(Saved entries)
<<<<

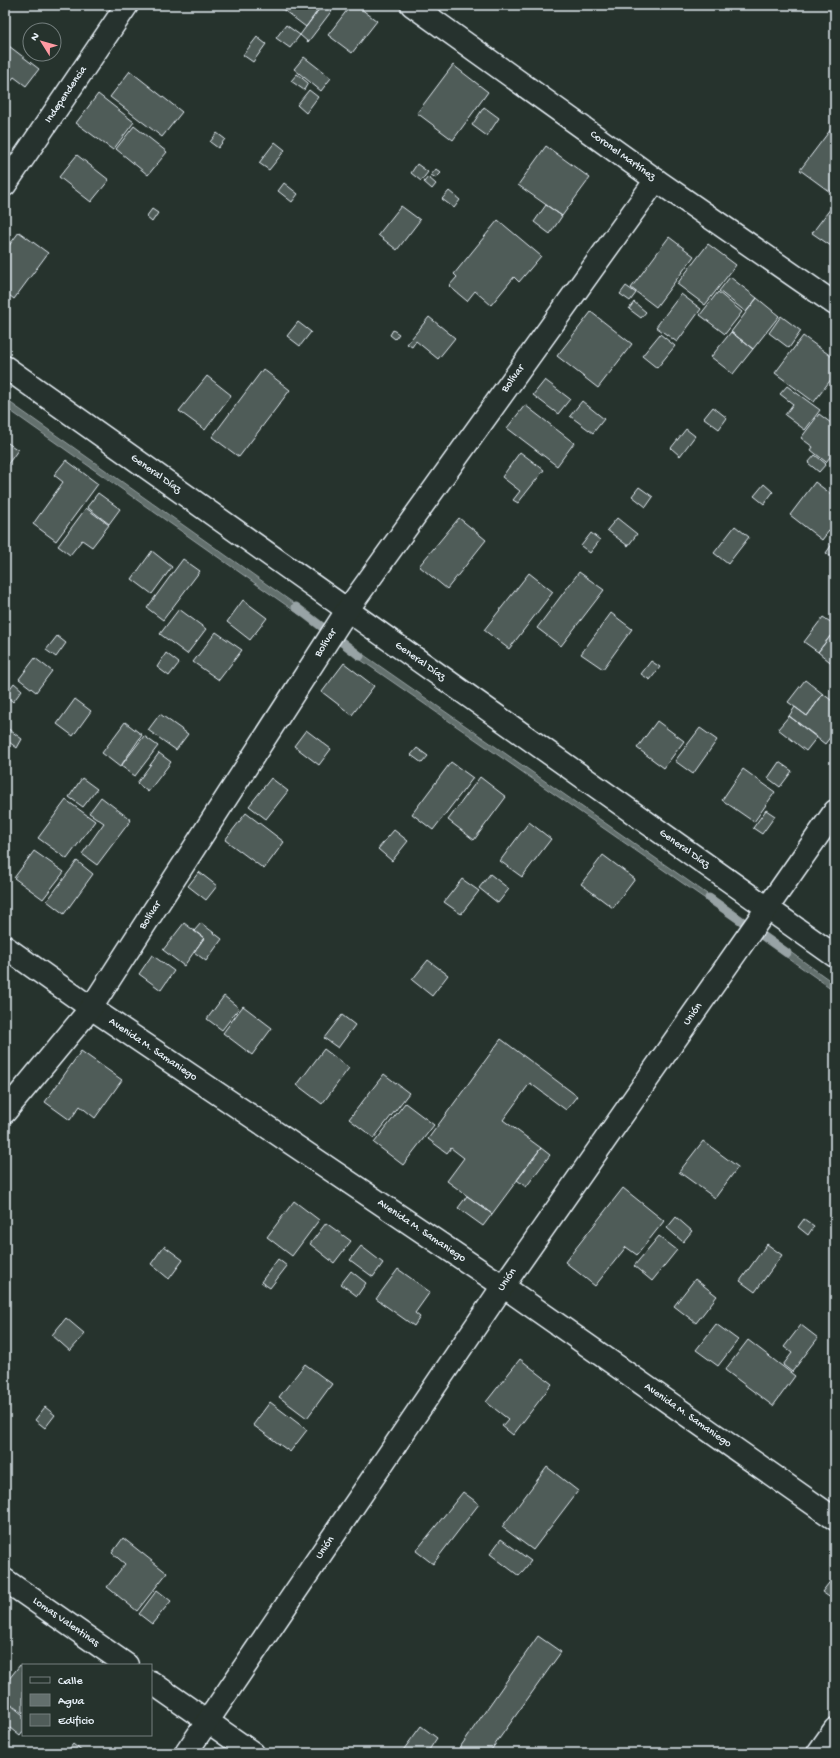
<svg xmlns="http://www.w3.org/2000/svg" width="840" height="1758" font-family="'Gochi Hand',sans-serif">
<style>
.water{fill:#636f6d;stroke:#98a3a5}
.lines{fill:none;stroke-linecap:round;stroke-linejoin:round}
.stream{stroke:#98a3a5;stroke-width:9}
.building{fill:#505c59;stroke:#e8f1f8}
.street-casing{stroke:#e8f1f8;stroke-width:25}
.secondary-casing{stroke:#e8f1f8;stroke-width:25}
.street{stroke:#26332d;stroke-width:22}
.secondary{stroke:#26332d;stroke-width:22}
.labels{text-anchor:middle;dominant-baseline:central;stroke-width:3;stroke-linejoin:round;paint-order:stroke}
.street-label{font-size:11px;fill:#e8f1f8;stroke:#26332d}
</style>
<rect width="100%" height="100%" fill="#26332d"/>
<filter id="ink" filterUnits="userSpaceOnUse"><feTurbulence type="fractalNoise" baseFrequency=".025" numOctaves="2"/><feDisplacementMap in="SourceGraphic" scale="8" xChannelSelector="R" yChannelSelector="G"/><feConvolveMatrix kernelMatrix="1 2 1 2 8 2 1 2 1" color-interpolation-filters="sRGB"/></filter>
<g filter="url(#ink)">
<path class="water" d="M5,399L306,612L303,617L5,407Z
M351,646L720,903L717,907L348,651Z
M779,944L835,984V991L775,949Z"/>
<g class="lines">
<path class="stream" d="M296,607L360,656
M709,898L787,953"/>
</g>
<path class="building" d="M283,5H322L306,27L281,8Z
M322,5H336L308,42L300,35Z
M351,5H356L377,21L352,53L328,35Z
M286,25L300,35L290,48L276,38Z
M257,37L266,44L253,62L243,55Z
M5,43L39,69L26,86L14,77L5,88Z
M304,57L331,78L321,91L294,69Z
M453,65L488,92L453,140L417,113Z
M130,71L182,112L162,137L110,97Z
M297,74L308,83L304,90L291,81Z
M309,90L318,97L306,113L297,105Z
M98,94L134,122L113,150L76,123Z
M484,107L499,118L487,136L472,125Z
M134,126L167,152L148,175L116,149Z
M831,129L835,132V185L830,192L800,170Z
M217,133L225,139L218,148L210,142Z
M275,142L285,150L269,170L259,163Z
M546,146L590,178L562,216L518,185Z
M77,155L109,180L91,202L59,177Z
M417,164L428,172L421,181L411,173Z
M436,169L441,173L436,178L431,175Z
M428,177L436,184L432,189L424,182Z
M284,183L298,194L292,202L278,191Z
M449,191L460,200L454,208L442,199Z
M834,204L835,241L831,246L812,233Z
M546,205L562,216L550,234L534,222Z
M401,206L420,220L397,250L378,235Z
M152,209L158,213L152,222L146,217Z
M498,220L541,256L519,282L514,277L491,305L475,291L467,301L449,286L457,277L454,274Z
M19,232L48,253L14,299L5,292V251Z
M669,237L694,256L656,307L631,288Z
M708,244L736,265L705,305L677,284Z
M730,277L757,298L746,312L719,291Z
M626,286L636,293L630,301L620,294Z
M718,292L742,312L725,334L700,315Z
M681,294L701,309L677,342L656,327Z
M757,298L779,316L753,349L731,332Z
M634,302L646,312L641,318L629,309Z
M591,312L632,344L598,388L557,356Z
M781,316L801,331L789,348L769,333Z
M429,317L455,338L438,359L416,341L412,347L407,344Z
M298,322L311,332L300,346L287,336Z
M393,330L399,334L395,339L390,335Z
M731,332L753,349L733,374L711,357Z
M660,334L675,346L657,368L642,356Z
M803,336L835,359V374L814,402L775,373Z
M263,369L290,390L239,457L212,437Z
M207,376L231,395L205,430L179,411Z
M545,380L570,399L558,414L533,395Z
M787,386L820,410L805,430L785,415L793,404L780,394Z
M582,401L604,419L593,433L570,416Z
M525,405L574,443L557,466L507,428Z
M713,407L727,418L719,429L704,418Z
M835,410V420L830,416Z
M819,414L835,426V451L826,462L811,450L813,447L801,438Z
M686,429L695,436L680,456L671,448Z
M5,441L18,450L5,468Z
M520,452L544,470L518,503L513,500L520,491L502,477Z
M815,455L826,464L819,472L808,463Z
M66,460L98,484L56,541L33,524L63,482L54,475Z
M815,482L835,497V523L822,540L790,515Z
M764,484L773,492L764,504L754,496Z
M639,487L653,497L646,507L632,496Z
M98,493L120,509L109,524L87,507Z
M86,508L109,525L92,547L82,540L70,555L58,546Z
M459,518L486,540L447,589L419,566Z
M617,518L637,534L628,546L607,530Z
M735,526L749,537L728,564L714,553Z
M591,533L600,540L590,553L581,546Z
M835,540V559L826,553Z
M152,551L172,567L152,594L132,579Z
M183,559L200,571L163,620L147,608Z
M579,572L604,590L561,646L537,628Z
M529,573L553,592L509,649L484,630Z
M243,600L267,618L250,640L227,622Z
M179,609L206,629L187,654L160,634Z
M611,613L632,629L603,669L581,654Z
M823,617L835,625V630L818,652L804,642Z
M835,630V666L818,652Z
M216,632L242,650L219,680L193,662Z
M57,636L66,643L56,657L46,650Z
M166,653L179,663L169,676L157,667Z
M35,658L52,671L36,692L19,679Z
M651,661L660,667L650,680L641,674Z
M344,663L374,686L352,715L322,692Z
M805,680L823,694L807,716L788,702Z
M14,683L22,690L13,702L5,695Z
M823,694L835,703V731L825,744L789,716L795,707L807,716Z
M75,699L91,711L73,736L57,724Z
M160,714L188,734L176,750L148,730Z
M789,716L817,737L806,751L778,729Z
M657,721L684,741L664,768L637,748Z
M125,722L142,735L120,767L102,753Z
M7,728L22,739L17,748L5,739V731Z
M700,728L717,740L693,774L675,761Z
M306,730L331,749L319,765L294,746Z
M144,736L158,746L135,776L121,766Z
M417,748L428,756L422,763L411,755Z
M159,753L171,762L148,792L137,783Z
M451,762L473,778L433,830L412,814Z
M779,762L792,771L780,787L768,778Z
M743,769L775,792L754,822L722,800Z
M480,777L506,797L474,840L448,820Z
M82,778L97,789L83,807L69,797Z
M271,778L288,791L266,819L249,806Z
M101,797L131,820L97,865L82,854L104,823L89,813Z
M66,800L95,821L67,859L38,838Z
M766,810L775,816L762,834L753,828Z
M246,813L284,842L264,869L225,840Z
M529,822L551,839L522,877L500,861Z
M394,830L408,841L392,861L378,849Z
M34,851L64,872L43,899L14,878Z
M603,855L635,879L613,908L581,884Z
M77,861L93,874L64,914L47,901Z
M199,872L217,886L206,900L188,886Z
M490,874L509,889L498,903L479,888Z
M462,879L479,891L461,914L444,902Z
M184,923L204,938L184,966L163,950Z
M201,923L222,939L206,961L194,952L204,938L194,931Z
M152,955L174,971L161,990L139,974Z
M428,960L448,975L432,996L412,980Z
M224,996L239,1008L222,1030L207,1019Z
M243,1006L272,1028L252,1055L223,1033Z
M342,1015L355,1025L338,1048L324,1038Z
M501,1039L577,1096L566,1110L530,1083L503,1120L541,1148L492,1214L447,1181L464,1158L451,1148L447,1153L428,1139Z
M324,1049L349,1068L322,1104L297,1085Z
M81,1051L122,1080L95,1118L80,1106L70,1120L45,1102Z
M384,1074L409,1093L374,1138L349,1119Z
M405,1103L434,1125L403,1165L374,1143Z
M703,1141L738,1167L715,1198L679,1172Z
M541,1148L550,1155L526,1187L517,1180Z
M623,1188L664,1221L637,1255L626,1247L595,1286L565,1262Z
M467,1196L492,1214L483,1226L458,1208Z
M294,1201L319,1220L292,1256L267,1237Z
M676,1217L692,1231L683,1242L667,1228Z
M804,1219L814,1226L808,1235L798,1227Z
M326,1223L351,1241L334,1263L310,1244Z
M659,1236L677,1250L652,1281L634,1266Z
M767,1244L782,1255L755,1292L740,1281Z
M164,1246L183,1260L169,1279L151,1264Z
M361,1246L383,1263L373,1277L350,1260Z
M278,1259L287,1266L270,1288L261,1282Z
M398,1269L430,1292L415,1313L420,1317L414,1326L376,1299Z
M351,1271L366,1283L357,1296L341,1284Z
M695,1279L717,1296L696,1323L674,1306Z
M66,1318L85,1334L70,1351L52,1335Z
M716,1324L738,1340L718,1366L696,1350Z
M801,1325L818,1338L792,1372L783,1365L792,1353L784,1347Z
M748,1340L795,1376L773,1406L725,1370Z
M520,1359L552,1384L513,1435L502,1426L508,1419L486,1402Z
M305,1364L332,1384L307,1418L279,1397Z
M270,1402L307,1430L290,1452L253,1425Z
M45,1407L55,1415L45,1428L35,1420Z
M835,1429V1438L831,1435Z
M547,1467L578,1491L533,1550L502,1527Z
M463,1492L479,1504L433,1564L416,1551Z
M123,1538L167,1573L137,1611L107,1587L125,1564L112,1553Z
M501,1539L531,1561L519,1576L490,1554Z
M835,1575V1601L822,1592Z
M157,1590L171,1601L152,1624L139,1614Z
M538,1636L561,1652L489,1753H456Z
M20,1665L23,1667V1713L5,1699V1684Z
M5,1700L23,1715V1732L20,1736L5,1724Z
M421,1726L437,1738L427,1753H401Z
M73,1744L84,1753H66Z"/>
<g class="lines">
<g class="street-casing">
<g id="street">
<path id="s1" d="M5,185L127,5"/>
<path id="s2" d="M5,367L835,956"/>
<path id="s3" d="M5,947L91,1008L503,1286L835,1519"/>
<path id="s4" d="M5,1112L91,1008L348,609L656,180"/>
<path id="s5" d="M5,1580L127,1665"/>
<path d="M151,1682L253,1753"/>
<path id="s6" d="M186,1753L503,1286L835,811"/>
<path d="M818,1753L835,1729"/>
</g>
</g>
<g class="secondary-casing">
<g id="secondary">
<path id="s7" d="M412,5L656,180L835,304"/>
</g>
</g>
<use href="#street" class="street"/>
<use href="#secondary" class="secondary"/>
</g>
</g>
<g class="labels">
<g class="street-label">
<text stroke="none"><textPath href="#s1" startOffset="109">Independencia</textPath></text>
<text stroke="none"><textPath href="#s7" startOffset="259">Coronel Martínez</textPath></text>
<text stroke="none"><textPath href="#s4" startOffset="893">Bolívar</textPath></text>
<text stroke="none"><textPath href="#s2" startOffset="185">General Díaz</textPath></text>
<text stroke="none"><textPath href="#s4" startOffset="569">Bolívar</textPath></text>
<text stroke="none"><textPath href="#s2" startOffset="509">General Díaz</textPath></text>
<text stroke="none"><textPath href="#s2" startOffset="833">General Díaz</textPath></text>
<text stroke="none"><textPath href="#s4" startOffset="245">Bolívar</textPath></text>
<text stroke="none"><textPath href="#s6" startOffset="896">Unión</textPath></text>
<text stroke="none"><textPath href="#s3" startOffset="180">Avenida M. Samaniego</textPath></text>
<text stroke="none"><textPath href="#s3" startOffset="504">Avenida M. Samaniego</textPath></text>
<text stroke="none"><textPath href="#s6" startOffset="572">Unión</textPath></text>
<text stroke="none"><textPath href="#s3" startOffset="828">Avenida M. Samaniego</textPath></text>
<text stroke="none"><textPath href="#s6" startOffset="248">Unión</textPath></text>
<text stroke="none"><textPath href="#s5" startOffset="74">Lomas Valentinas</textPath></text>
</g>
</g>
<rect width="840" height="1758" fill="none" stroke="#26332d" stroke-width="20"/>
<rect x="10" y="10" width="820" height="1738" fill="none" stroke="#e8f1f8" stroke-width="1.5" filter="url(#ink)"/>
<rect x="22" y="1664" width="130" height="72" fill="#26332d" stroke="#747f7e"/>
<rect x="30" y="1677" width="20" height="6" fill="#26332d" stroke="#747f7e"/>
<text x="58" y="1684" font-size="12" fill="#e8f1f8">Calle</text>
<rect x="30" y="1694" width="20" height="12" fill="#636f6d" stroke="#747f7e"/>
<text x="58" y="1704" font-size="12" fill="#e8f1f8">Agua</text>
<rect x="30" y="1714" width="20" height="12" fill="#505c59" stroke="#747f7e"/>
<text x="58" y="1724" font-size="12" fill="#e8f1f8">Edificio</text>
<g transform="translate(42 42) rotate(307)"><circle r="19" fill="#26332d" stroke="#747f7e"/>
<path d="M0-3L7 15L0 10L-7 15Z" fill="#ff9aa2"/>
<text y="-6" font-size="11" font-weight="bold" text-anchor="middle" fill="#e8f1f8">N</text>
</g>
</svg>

>>>>

ABOUT THIS TASK
Only the lines containing the string "anchor" are needed; pull them out of the records.

WRITTEN RESPONSE
.labels{text-anchor:middle;dominant-baseline:central;stroke-width:3;stroke-linejoin:round;paint-order:stroke}
<text y="-6" font-size="11" font-weight="bold" text-anchor="middle" fill="#e8f1f8">N</text>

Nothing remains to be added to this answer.